Attendu au tournant tant il est rare, le trio Future Islands n’a pas déçu. Que de chemin parcouru depuis la dernière tournée, il y a deux ans !, Leur nouvel album, The Far Field, nivèle le live par le haut pour mieux toucher les étoiles bretonnes. Samuel T. Herring, leader toujours aussi charismatique, harangue une foule qui se prend au jeu. Le statut de tête d’affiche de la journée est amplement mérité, un statut loin d’être revendiqué par le chanteur, qui s’en amuse en racontant être arrivé pour la toute première fois en jet privé. Dans le public, la communion est totale et le set paraît trop court. L’un des meilleurs concerts de l’été… en attendant les dates françaises de novembre !

Future Island

Future Island – ©Mickaël Burlot

Le festival s’est refermé sur un set dantesque de Ty Segall, plus en forme que jamais. Ayant adopté la couleur rouge pour cette nouvelle tournée, l’idole des (plus si) jeunes ne peut éviter le parallèle White Stripes. Loin de la pâle copie du feu duo rouge-noir-blanc, Ty Segall a donné pour ce set de clôture un véritable cours de guitar hero à tous les festivaliers, y compris au leader du groupe Yak, Oliver Henry Burslem, qui a pu apprécier depuis le bord de scène la performance de l’ange blond du rock californien.

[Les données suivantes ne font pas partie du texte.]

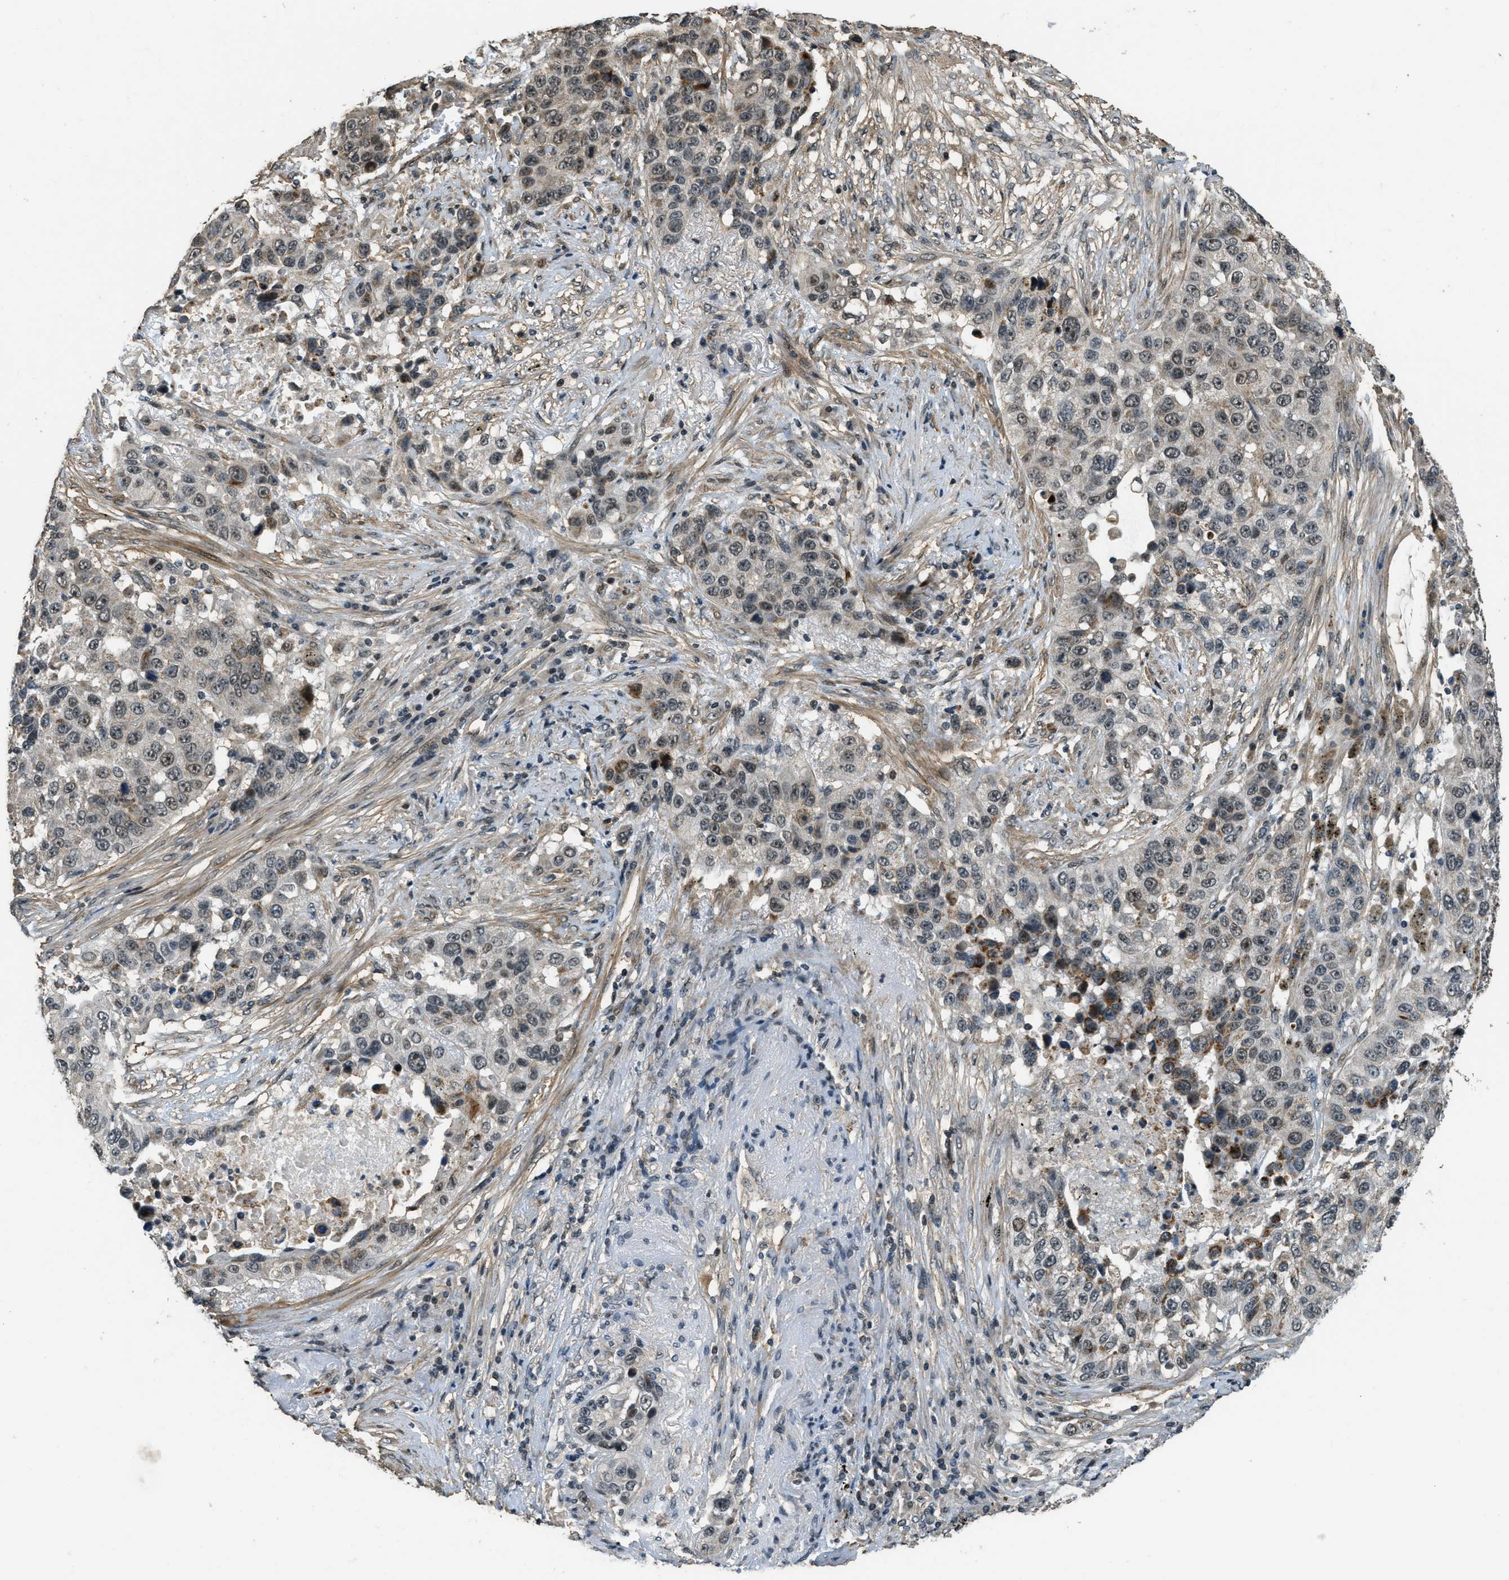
{"staining": {"intensity": "moderate", "quantity": "25%-75%", "location": "cytoplasmic/membranous,nuclear"}, "tissue": "lung cancer", "cell_type": "Tumor cells", "image_type": "cancer", "snomed": [{"axis": "morphology", "description": "Squamous cell carcinoma, NOS"}, {"axis": "topography", "description": "Lung"}], "caption": "DAB (3,3'-diaminobenzidine) immunohistochemical staining of lung squamous cell carcinoma demonstrates moderate cytoplasmic/membranous and nuclear protein positivity in about 25%-75% of tumor cells.", "gene": "MED21", "patient": {"sex": "male", "age": 57}}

A l’aube des 30 bougies, comme tout bon trentenaire, le festival devra se poser la question de son identité. Quand le voisinage fait bouger la presse et que la densité de festivaliers devient importante, doit-il quitter son Fort historique et déménager vers de nouveaux horizons ? Ce sera l’enjeu des futures éditions, avec de surcroît le rachat de la mastodonte Rock en Seine par Matthieu Pigasse. En effet, la Route du Rock doit-elle revenir à ses fondements ? La qualité de sa programmation pourrait être davantage savoureuse si son environnement était plus accueillant : ainsi, nous avons regretté le maigre choix de boissons (chez les bières, choix rarement gagnant entre la Kronenbourg et la Skoll), la gestion des flux aux bars et la traditionnelle attente toujours plus longue aux navettes.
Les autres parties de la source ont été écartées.